El Área Metropolitana de Buenos Aires (AMBA) transita este jueves 4 de junio de 2026 una jornada marcada por un ambiente notablemente templado, una pesada humedad y un cielo completamente cubierto, que anticipa el final de la estabilidad climática en la región. Según los últimos reportes del Servicio Meteorológico Nacional (SMN), las marcas térmicas se ubicarán en un rango muy acotado, con una mínima de 13°C y una máxima estimada en los 17°C, valores superiores a las medias habituales para el inicio del invierno.
Las primeras horas de la mañana se presentaron con neblinas suburbanas y bancos de niebla en áreas descampadas del conurbano, reduciendo la visibilidad en los principales accesos y autopistas. La masa de aire que domina el territorio metropolitano se encuentra saturada, consolidando una humedad promedio del 88% al 91% que acentúa la sensación de pesadez ambiental.
Durante el resto de la tarde y la noche, las condiciones meteorológicas mantendrán el mismo patrón:
Los vientos soplarán de forma leve a moderada desde el sector este y noreste, oscilando entre los 7 y 14 kilómetros por hora.
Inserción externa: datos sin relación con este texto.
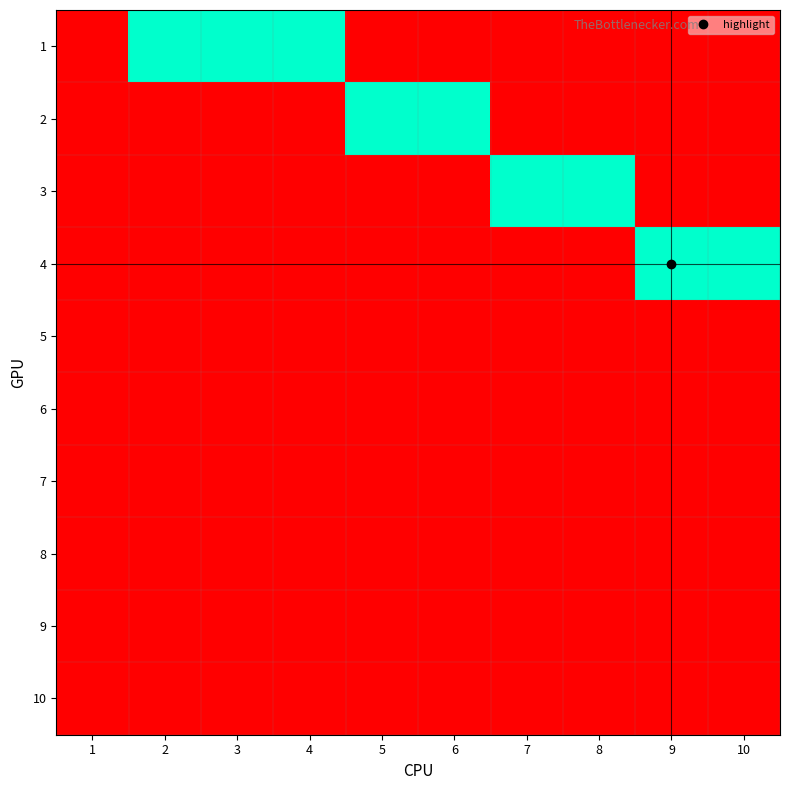

List the series in order of their peak value, highest first.

1, 2, 3, 4, 5, 6, 7, 8, 9, 10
Aunque la probabilidad de lloviznas aisladas se mantiene baja (alrededor del 10%) durante el día, el aire húmedo continuará inyectando inestabilidad de manera progresiva.
Mientras la franja metropolitana experimenta esta tregua templada, el panorama en el interior de la provincia de Buenos Aires es diferente. El SMN emitió un alerta amarilla por tormentas y lluvias intensas para el centro, oeste y sur bonaerense, impulsada por el avance de un frente frío desde la Patagonia.
Este sistema de mal tiempo comenzará a ganar terreno de manera definitiva sobre el AMBA hacia el cierre de la semana. Las proyecciones indican un desmejoramiento más marcado a partir de la tarde del sábado, que culminará el domingo con lluvias generalizadas y persistentes. Este cambio de condiciones abrirá paso a una rotación del viento hacia el sector sur, determinando el regreso del frío intenso para el comienzo de la próxima semana.